November 23, 2025l Hit 184



Professor Jungsuek Oh of the Department of Electrical and Computer Engineering at Seoul National University has been selected for the Technology category of the 2025 Samsung Future Technology Development Program. In recent years, Prof. Oh has led research that integrates AI with radio technology to address major industrial challenges. The excellence of his research group has been widely recognized through distinctions such as the Samsung Electronics DX Division Head IT Innovation Award.

The Samsung Future Technology Development Program is a nonprofit research funding initiative launched by Samsung Electronics in 2013, with a total endowment of 1.5 trillion KRW. The program aims to advance fundamental science, drive innovation in industrial technologies, address pressing societal challenges through science and technology, and cultivate world-class scientific talent in Korea. It supports creative frontier research in fundamental science, the foundation of scientific and technological progress; materials science, which underpins manufacturing; and ICT and convergence technologies, which enable industrial advancement and the creation of new markets.

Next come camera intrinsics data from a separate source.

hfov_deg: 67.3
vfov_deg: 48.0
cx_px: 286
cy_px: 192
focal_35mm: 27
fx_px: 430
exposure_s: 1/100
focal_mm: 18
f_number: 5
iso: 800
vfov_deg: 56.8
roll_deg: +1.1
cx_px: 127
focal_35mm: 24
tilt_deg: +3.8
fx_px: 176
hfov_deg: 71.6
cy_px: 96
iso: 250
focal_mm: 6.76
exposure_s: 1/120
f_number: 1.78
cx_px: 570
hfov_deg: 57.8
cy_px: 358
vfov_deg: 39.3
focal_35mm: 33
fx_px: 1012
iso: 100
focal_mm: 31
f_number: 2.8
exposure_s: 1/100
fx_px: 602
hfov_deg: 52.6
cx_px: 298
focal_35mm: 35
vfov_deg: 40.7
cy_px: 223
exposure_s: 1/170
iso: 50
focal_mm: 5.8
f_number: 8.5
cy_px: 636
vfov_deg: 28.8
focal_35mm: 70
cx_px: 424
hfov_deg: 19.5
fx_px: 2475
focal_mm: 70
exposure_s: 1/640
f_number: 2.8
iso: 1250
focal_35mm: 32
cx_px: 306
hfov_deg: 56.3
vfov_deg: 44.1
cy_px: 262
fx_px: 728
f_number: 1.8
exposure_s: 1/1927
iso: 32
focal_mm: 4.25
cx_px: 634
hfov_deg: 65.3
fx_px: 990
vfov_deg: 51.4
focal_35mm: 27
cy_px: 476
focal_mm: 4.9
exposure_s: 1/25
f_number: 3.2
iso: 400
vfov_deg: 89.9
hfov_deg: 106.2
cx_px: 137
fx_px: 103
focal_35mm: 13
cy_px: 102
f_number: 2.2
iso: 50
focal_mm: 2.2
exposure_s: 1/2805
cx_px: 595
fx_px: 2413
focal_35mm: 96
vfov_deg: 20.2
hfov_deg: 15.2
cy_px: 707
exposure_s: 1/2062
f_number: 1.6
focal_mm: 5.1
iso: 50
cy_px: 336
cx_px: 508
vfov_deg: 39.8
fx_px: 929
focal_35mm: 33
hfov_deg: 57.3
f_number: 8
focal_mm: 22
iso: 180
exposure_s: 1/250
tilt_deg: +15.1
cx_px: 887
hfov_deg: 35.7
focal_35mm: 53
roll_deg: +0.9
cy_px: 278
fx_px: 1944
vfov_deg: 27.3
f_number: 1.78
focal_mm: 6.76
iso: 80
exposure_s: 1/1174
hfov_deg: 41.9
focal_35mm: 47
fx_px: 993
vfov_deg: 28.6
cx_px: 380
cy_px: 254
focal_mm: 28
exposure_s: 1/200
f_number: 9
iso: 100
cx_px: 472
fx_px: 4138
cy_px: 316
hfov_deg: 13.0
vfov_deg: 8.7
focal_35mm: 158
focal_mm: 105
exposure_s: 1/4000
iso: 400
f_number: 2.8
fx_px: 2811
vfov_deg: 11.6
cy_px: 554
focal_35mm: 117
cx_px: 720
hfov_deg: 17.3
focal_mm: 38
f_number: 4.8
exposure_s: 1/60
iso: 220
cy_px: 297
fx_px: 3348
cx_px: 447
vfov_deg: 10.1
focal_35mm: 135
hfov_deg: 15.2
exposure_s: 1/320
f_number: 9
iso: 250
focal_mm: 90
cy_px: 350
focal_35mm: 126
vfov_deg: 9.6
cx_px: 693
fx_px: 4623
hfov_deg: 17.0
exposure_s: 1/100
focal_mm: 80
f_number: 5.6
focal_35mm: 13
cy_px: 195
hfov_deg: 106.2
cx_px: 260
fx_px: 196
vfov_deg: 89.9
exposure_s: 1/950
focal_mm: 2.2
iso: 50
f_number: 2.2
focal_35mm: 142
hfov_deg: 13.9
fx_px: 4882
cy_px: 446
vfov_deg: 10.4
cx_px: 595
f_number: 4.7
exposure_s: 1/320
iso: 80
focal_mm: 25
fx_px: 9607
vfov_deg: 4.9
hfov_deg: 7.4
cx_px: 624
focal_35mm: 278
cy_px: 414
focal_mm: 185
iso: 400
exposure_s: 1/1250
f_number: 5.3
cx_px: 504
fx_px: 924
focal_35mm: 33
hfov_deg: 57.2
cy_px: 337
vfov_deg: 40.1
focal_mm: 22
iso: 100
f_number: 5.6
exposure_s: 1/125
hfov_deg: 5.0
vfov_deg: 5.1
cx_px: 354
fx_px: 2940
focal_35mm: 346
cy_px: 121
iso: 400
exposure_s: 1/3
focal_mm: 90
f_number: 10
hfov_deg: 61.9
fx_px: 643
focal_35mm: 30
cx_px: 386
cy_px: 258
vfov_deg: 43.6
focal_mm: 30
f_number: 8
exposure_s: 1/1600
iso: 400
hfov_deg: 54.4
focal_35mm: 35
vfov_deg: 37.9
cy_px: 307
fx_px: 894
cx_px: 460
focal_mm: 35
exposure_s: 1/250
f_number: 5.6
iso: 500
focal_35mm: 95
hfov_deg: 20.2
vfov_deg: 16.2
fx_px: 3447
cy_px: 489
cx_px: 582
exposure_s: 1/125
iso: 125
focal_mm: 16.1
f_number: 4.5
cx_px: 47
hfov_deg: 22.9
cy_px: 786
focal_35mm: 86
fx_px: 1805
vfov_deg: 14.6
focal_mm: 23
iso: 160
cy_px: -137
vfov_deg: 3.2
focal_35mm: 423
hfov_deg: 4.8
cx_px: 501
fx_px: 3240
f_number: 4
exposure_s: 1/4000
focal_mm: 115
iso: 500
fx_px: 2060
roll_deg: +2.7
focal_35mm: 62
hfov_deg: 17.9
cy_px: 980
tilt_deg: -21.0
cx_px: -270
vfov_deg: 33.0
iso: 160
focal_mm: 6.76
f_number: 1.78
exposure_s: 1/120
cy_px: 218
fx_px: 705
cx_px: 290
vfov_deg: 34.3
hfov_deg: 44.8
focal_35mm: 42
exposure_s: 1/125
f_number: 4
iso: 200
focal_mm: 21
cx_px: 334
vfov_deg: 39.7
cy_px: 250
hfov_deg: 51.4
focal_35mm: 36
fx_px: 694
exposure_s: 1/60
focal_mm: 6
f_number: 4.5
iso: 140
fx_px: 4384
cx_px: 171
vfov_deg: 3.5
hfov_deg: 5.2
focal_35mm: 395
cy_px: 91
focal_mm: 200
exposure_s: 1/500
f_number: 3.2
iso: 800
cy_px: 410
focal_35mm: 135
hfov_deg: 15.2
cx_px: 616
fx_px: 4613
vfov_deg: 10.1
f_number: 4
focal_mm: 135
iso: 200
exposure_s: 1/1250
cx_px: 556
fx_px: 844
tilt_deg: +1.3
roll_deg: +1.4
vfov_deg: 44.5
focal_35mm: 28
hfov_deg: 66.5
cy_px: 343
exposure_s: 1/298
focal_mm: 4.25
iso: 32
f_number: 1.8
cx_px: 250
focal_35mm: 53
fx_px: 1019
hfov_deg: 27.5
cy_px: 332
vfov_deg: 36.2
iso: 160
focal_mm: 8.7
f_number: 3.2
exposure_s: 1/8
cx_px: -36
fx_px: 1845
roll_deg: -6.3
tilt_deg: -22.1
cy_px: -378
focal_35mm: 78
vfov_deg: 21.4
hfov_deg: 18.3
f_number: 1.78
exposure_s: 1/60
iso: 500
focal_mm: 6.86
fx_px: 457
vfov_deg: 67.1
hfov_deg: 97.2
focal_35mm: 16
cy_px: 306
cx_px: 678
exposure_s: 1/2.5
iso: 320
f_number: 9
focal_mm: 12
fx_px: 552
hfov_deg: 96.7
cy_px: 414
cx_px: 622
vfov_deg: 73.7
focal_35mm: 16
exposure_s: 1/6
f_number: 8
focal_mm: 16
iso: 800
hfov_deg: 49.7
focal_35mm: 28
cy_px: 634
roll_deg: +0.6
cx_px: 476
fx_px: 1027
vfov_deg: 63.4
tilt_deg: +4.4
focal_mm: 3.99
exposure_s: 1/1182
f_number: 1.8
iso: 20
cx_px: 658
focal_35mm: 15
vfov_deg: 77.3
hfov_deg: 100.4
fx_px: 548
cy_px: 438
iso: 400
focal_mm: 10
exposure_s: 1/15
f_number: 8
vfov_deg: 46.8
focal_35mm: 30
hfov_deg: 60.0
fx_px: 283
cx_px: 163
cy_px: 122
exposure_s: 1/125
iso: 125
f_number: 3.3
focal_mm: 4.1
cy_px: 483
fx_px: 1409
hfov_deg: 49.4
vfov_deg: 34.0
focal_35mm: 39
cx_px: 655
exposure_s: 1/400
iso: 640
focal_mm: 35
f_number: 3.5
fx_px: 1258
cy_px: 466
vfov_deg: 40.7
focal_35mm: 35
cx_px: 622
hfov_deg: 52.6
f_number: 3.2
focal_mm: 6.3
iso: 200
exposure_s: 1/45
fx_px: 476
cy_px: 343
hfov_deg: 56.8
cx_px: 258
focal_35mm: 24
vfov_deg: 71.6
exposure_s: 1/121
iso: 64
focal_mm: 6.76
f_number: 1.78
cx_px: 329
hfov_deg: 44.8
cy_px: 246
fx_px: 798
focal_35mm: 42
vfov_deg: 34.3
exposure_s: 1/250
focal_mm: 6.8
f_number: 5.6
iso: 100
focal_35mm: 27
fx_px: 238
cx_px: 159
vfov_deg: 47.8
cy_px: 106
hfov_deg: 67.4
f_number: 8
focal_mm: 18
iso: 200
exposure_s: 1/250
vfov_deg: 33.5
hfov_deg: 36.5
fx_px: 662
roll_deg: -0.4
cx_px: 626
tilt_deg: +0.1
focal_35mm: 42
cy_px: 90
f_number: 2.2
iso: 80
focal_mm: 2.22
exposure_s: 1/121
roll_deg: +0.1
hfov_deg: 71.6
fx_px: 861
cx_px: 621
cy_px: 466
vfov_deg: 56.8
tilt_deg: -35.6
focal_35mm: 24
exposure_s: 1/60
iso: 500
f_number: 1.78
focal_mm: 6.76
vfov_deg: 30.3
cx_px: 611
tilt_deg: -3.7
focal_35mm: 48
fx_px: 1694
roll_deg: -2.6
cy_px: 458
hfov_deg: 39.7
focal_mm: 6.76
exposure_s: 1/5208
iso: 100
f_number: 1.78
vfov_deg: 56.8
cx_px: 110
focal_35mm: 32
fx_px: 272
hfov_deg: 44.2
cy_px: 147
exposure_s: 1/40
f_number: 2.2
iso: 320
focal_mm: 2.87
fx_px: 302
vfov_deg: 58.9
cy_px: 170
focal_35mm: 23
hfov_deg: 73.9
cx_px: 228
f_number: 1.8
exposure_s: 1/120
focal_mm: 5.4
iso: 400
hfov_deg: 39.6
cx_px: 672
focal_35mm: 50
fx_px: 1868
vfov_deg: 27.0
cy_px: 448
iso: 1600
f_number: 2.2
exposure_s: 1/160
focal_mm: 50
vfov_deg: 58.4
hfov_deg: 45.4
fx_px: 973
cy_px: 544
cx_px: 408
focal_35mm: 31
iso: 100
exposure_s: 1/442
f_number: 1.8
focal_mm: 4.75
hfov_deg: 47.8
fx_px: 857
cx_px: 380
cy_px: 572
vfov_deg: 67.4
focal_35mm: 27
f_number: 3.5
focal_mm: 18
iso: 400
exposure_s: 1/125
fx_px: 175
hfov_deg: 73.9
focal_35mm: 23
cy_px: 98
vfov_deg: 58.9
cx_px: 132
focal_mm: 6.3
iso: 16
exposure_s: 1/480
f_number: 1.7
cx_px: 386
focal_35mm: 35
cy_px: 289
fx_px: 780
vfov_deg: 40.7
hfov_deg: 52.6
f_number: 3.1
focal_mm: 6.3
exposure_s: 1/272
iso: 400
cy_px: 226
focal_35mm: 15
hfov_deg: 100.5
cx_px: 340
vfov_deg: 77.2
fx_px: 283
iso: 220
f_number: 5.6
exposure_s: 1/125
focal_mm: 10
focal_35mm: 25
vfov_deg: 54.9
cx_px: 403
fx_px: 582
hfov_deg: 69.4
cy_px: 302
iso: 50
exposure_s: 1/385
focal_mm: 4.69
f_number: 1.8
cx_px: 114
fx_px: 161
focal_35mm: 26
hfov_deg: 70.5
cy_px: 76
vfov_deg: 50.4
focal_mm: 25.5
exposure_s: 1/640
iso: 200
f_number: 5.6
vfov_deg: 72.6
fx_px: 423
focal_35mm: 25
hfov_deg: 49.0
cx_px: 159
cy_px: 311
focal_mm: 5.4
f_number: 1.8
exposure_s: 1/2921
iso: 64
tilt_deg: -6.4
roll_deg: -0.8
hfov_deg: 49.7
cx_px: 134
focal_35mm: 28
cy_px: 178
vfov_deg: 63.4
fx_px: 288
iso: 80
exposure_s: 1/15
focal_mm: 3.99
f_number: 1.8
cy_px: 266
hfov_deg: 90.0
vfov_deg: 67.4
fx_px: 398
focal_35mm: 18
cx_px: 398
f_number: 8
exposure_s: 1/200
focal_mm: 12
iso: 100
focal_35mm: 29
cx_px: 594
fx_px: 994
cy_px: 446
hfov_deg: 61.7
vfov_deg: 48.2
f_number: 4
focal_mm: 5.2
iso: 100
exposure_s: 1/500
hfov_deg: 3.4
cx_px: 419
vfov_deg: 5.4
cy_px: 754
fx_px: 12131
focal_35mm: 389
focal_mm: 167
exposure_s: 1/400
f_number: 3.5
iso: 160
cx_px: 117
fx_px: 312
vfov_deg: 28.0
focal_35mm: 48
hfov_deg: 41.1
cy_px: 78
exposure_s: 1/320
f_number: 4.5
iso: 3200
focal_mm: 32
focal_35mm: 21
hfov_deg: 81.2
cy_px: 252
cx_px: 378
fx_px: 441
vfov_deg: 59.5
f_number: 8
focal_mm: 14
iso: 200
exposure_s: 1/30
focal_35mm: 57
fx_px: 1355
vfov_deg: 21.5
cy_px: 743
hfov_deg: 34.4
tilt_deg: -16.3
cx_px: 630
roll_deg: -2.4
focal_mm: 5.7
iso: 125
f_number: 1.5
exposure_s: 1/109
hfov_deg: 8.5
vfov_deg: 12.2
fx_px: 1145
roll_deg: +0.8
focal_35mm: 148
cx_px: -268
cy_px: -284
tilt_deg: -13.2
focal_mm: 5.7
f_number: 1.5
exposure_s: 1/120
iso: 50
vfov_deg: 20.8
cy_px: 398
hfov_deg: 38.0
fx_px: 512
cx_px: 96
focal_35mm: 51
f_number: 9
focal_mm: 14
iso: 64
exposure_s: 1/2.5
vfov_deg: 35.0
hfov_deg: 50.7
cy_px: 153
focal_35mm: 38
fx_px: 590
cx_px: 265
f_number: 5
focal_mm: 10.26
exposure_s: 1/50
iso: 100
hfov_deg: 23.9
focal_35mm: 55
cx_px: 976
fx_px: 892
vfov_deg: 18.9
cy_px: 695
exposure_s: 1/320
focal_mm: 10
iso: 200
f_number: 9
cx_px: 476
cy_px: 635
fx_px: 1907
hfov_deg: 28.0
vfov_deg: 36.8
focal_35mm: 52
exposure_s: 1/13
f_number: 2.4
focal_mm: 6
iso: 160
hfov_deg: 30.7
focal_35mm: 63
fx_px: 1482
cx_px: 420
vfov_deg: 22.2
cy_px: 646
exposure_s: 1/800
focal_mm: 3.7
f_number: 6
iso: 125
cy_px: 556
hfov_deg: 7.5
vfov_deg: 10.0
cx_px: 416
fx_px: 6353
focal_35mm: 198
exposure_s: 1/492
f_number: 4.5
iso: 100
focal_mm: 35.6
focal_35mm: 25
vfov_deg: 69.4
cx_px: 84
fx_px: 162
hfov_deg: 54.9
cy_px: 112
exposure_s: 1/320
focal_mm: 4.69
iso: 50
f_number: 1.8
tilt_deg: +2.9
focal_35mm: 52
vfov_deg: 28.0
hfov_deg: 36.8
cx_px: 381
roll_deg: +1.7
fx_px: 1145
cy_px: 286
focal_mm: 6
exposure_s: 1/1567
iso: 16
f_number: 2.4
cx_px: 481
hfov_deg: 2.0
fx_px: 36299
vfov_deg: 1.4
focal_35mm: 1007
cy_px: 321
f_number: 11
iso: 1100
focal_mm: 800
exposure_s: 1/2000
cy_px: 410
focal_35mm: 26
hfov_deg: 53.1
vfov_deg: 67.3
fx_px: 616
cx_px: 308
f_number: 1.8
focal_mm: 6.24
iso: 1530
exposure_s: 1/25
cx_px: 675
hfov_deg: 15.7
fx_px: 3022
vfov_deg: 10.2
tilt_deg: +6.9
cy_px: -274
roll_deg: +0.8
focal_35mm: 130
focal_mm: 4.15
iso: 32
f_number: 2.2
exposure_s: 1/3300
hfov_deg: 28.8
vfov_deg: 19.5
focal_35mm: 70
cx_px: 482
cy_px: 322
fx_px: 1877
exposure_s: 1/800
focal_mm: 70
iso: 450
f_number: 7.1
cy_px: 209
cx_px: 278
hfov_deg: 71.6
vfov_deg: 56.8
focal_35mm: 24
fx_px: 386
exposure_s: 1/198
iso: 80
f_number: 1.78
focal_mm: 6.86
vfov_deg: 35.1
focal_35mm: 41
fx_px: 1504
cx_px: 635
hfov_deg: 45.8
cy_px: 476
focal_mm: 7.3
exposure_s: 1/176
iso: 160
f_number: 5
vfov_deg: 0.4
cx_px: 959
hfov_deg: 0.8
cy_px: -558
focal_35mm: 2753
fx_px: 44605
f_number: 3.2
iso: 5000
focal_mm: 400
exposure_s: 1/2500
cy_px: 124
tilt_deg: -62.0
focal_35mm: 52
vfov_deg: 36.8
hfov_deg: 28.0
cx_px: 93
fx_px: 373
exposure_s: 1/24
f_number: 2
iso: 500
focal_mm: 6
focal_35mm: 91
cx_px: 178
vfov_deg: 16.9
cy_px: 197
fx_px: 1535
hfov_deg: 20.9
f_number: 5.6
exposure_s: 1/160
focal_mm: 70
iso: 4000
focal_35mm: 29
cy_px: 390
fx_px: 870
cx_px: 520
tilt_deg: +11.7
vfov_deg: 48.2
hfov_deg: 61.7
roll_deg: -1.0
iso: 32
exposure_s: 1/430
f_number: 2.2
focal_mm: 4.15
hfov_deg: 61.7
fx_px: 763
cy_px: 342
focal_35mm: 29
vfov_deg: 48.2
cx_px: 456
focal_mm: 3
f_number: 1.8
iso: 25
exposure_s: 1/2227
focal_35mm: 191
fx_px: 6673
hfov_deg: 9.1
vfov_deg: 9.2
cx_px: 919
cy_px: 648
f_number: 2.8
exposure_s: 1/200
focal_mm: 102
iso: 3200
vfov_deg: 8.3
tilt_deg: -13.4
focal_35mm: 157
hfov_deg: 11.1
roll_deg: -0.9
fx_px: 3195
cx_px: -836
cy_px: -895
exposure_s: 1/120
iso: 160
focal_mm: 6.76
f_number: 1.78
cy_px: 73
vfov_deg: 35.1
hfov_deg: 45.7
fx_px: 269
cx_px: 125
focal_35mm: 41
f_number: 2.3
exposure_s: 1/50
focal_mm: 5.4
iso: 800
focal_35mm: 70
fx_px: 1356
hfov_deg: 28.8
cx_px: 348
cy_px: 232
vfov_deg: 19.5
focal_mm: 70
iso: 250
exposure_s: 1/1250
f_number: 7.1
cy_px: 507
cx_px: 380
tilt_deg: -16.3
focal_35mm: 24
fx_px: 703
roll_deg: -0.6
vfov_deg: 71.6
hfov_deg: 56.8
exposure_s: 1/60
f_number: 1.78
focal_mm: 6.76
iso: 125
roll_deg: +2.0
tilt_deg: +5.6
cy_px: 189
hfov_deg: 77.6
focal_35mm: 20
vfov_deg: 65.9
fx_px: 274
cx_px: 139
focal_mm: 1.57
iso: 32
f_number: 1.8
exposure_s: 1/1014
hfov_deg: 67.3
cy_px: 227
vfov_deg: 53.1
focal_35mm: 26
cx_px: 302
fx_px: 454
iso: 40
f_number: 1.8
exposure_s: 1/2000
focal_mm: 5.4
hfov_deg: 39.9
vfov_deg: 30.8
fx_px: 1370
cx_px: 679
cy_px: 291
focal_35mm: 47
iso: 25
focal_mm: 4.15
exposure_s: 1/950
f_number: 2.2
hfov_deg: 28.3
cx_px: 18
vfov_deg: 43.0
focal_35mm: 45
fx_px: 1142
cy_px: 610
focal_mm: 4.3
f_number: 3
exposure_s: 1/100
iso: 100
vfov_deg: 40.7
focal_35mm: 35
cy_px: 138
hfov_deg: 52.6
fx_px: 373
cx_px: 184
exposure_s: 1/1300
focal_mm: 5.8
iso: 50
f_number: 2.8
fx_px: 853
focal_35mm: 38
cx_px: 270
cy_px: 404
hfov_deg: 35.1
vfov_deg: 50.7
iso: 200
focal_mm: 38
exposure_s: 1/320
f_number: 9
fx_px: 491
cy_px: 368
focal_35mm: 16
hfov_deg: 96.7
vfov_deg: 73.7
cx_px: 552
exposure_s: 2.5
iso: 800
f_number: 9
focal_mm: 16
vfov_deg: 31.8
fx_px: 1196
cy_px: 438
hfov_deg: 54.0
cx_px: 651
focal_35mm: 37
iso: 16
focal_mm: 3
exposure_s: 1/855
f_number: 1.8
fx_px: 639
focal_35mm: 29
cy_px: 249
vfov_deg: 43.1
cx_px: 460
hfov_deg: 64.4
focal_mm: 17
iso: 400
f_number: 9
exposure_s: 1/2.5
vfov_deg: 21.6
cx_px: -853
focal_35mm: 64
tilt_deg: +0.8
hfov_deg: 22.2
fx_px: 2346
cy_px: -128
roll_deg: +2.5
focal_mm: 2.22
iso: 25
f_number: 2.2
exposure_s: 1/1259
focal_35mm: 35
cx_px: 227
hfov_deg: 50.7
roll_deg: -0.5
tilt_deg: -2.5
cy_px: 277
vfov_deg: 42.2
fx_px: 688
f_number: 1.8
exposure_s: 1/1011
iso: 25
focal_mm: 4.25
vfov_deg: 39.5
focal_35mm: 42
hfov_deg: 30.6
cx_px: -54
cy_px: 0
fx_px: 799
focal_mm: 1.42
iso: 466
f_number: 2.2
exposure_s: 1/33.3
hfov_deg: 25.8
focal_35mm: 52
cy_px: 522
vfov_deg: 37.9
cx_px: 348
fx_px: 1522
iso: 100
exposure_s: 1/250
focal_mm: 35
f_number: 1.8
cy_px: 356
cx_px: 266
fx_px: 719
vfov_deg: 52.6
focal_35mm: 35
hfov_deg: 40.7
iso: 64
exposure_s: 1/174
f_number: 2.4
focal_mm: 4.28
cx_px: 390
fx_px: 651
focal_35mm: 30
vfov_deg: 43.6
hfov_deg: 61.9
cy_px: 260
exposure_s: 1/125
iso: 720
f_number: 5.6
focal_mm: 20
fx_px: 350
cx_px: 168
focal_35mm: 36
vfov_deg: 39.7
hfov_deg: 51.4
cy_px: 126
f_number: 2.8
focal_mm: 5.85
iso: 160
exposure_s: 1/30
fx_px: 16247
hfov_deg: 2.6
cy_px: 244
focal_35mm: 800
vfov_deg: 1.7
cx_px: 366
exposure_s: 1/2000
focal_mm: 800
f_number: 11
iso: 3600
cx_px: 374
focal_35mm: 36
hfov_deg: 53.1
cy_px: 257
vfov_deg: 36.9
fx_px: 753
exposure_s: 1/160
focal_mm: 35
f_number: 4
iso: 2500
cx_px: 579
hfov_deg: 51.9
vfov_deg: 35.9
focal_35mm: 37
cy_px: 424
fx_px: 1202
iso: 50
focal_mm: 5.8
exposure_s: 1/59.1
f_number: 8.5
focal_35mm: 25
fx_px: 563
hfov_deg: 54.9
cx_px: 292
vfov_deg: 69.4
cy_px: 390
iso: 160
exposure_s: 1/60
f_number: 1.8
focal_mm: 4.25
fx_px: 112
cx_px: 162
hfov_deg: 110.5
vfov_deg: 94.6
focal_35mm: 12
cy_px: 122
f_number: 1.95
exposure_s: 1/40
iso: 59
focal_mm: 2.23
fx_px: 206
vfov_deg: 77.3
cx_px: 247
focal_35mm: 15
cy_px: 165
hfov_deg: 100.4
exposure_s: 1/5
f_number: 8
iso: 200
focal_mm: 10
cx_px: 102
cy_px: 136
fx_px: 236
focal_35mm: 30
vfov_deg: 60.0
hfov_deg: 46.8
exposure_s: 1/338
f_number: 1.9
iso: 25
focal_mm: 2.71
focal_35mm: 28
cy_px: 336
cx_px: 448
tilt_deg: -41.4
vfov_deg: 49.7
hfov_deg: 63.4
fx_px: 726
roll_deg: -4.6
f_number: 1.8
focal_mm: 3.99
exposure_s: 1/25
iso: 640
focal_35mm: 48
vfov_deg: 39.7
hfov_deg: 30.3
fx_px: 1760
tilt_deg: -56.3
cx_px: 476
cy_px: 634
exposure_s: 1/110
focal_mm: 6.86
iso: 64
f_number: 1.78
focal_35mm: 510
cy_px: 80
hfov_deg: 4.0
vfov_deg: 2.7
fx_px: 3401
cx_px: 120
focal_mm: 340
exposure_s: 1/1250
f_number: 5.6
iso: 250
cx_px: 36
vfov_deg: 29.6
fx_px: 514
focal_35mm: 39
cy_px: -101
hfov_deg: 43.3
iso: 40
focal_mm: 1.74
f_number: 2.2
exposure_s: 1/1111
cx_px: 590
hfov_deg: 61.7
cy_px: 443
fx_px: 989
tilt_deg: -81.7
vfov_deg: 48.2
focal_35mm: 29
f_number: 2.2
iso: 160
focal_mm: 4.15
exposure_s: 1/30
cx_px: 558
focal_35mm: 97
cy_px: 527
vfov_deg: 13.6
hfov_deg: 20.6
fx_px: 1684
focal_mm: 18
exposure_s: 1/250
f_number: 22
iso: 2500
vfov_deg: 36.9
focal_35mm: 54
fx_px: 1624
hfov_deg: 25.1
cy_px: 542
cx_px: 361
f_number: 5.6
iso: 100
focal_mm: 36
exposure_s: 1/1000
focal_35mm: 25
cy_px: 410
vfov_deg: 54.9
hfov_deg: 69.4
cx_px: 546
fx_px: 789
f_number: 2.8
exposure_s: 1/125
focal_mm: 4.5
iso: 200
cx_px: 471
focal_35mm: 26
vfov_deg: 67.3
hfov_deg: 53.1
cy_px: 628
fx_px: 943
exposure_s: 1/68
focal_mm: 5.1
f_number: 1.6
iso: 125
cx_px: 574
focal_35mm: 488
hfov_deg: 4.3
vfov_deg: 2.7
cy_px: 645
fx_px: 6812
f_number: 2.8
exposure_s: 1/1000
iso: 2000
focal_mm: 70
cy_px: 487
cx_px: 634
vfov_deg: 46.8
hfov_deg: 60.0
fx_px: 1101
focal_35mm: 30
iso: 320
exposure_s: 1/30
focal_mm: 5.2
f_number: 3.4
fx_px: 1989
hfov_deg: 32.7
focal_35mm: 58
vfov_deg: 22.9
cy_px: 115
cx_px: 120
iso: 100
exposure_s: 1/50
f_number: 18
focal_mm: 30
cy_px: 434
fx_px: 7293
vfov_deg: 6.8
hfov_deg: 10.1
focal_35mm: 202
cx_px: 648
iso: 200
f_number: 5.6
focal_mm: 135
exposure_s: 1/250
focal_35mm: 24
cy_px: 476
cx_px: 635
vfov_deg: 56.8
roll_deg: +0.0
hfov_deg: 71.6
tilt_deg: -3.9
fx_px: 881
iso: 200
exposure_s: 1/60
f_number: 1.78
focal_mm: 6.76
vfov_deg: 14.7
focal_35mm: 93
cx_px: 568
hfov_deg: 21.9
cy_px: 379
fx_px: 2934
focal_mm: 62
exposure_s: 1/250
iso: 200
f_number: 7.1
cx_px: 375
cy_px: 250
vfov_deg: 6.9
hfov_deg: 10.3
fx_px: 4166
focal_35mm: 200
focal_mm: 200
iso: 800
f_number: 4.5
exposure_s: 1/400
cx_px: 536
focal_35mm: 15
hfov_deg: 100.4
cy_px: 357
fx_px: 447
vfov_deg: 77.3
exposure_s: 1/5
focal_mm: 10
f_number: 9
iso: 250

Prof. Oh will conduct a four-year research and development project titled “Implementation and Performance Verification of an Ultra-Dense 6G MIMO Antenna-DPD Integrated System Based on Probabilistic Inverse-Design AI Models.”

Project Overview:

For next-generation 6G communications, the Upper-Mid Band (7-24 GHz) spectrum is drawing increasing attention. However, this band faces key limitations: lower data rates compared to mmWave 5G and degraded coverage relative to existing Sub-6GHz systems. To address these challenges, active research is underway on ultra-dense MIMO systems, which maximize communication capacity and coverage by packing a greater number of antennas within a given aperture. Yet, in such extremely dense array environments, antennas are positioned so closely that coupling increases sharply, and the limited physical area forces components for isolation, matching and Envelope Correlation Coefficient (ECC) control to be placed in very close proximity. This results in strong interdependence among design variables and lengthy design cycles, since performance improvements rely heavily on structural modifications. To overcome these limitations, the proposed research seeks to develop a probabilistic inverse-design model based on generative AI techniques, such as diffusion models, that can effectively model the vast design space and complex nonlinear relationships inherent to ultra-dense MIMO arrays. Nonetheless, severe coupling and limited area impose unavoidable practical performance limitations, making it difficult to achieve high levels of isolation and matching conditions. These constraints introduce uncertainty in securing optimal performance for MIMO systems integrated with Digital Predistortion (DPD). Moreover, conventional DPD methods—that inadequately account for dynamic operation conditions—struggle to provide optimized performance when applied to ultra-dense antenna arrays. As such, this project aims to establish an AI-driven antenna-DPD design framework to address the practical performance limitations encountered in extreme ultra-dense MIMO environments. Through this framework, the research seeks to develop cost-efficient, high-data-rate MIMO communication systems based on ultra-dense antenna architectures and to explore novel structural design possibilities that conventional approaches have been unable to reach.